New skills will be needed. Supporting information warfare, for example, will require different types of expertise than supporting conventional combat. Emerging technologies will require commensurate abilities. Even traditional liberal arts topics such as foreign languages and historical studies are in greater demand as the community must prepare for operations in more varied nations.

Adm. Wilson notes that the military can tap a robust reserve intelligence program rife with expertise that, in some cases, can contribute from individual home stations. He does predict an increase in teaming with academia and in mining open source information.

The DIA director emphasizes that tactical intelligence users are not requesting more information. Instead, they are seeking less but want information tailored to their needs. “Our goal is to send a lot less information,” he explains. “Information management is the challenge.

“We can get the needed bandwidth and have more robust communications. But, if the information that the person needs is lost in his own TOC [tactical operations center], ship or air wing, it is no better than if it is lost in the Pentagon somewhere. The real challenge is to know what he needs, when he needs it, and in what format to get the right information to the user,” he declares.

The most important technologies that the military intelligence community needs involve reducing the amount of material that must be examined by a human, Adm. Wilson states.

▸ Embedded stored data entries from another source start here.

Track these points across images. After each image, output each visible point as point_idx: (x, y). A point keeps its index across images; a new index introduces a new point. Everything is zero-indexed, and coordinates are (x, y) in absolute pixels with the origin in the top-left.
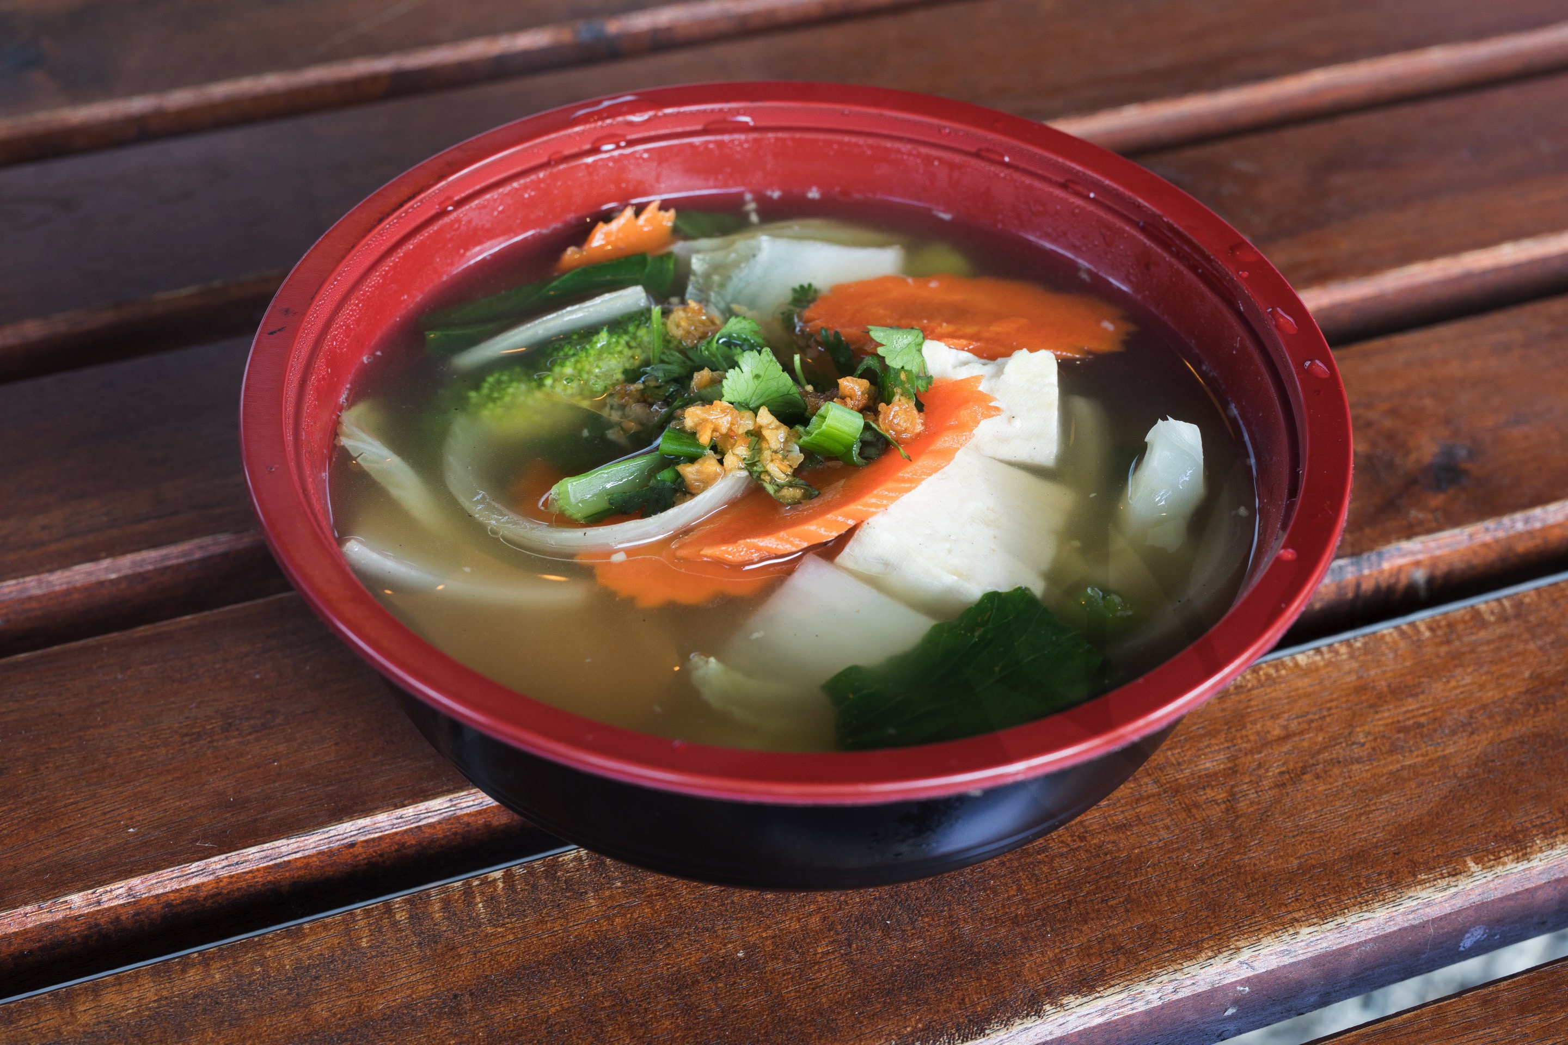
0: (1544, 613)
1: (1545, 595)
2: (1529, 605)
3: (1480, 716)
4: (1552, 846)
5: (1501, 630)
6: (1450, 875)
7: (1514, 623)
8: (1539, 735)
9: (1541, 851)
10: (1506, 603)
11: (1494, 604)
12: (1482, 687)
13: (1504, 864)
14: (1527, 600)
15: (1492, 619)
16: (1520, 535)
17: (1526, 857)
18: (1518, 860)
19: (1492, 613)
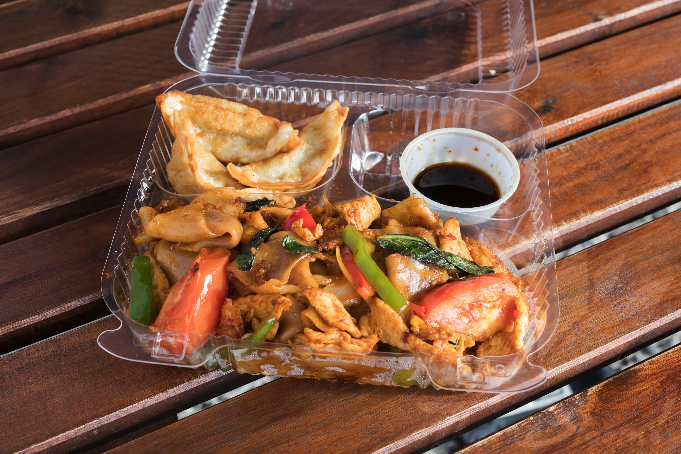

“We haven’t done as well with information understanding and information management as we have with information acquisition and movement,” he warns. “We must restore the balance between information movement and information interpretation, which has not been as heavily emphasized. If we can find technology solutions that help us more in the information interpretation business, that would fill a big need.”

Industry should play more of a role than that of mere supplier, however. “I would ask industry to help us police ourselves,” the admiral states. “Industry always wants to sell things, and we have many commands that want to buy things. The way we do that is not as synchronized as it should be.

“This is our problem, not industry’s,” he continues. “If we can partner better with industry to help synchronize fielding of the technology, it would be very important.”

The admiral also wants industry to avoid underselling the training aspects of its products. It is essential to assemble a balanced program that includes a strong training component in the purchasing process, he states.